Question

How many two-digit numbers are divisible by 13?

Answer 1

Hint: As we know that the first two-digit number which is divisible by 13 is 13, the second one is 26 and so on but the last number is 91. Now we will use the concept of arithmetic progression to find the total number between 13 to 91.

Complete step-by-step answer:

We have the numbers which are divisible by 13 are as follows,
13, 26, 39.................91.

The above progression is an arithmetic progression having the first term is 13, the common difference is 13 and the last term is 91.

Now, we will find the total number of term in the arithmetic progression by the formula as given below;
$\text{last term=}a+(n-1)d$ where “a” is the first term , n is the total number of terms and “d” is the common difference of the arithmetic progression.

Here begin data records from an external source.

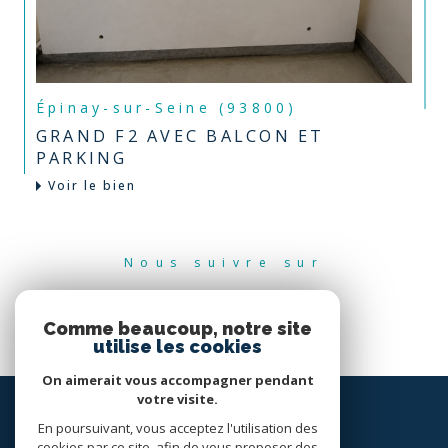
Épinay-sur-Seine (93800)
GRAND F2 AVEC BALCON ET
PARKING
Voir le bien
Nous suivre sur
Comme beaucoup, notre site
utilise les cookies
On aimerait vous accompagner pendant
votre visite.
En poursuivant, vous acceptez l'utilisation des
cookies par ce site, afin de vous proposer des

And we have a=13, n=? and d= 13,
\[\begin{align}
  & \Rightarrow 91=13+(n-1)13 \\
 & \Rightarrow 91-13=(n-1)13 \\
 & \Rightarrow \dfrac{78}{13}=(n-1) \\
 & \Rightarrow 6=(n-1) \\
 & \Rightarrow n=6+1=7 \\
\end{align}\]

Here, we can see that there are a total 7 terms in the above arithmetic progression.
Therefore, the total two digit number is 7 which is divisible by 13.

Note: Just remember the formula of the arithmetic progression for the last term very clearly and also go through the other formulae of arithmetic progression as it will be very helpful in these types of questions. Also be careful while doing calculation.